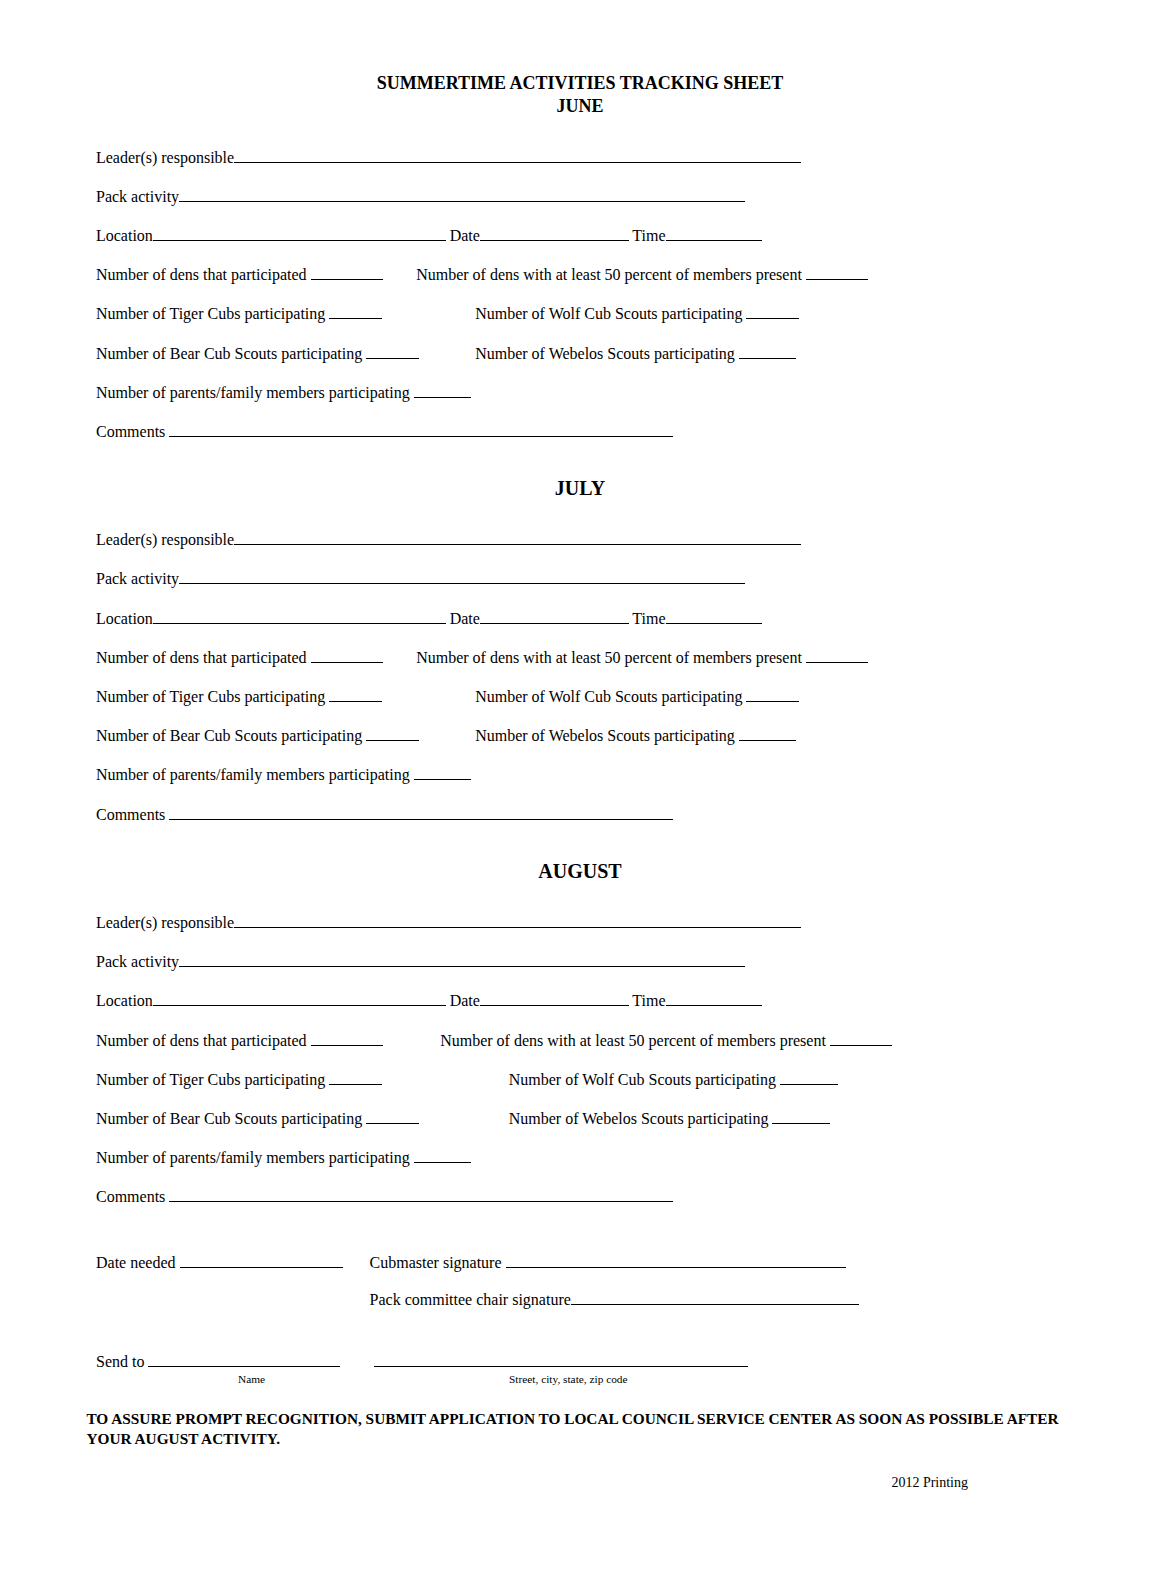SUMMERTIME ACTIVITIES TRACKING SHEET
JUNE
Leader(s) responsible
Pack activity
Location Date Time
Number of dens that participated Number of dens with at least 50 percent of members present
Number of Tiger Cubs participating
Number of Wolf Cub Scouts participating
Number of Bear Cub Scouts participating
Number of Webelos Scouts participating
Number of parents/family members participating
Comments
JULY
Leader(s) responsible
Pack activity
Location Date Time
Number of dens that participated Number of dens with at least 50 percent of members present
Number of Tiger Cubs participating
Number of Wolf Cub Scouts participating
Number of Bear Cub Scouts participating
Number of Webelos Scouts participating
Number of parents/family members participating
Comments
AUGUST
Leader(s) responsible
Pack activity
Location Date Time
Number of dens that participated Number of dens with at least 50 percent of members present
Number of Tiger Cubs participating
Number of Wolf Cub Scouts participating
Number of Bear Cub Scouts participating
Number of Webelos Scouts participating
Number of parents/family members participating
Comments
Date needed
Cubmaster signature
Pack committee chair signature
Send to
Name
Street, city, state, zip code
TO ASSURE PROMPT RECOGNITION, SUBMIT APPLICATION TO LOCAL COUNCIL SERVICE CENTER AS SOON AS POSSIBLE AFTER YOUR AUGUST ACTIVITY.
2012 Printing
┄┄┄┄┄┄┄┄┄┄
What you should do: All of the material above should be output exactly, with the pictures left behind.

Output for this task:
SUMMERTIME ACTIVITIES TRACKING SHEET
JUNE
Leader(s) responsible
Pack activity
Location Date Time
Number of dens that participated Number of dens with at least 50 percent of members present
Number of Tiger Cubs participating
Number of Wolf Cub Scouts participating
Number of Bear Cub Scouts participating
Number of Webelos Scouts participating
Number of parents/family members participating
Comments
JULY
Leader(s) responsible
Pack activity
Location Date Time
Number of dens that participated Number of dens with at least 50 percent of members present
Number of Tiger Cubs participating
Number of Wolf Cub Scouts participating
Number of Bear Cub Scouts participating
Number of Webelos Scouts participating
Number of parents/family members participating
Comments
AUGUST
Leader(s) responsible
Pack activity
Location Date Time
Number of dens that participated Number of dens with at least 50 percent of members present
Number of Tiger Cubs participating
Number of Wolf Cub Scouts participating
Number of Bear Cub Scouts participating
Number of Webelos Scouts participating
Number of parents/family members participating
Comments
Date needed
Cubmaster signature
Pack committee chair signature
Send to
Name
Street, city, state, zip code
TO ASSURE PROMPT RECOGNITION, SUBMIT APPLICATION TO LOCAL COUNCIL SERVICE CENTER AS SOON AS POSSIBLE AFTER YOUR AUGUST ACTIVITY.
2012 Printing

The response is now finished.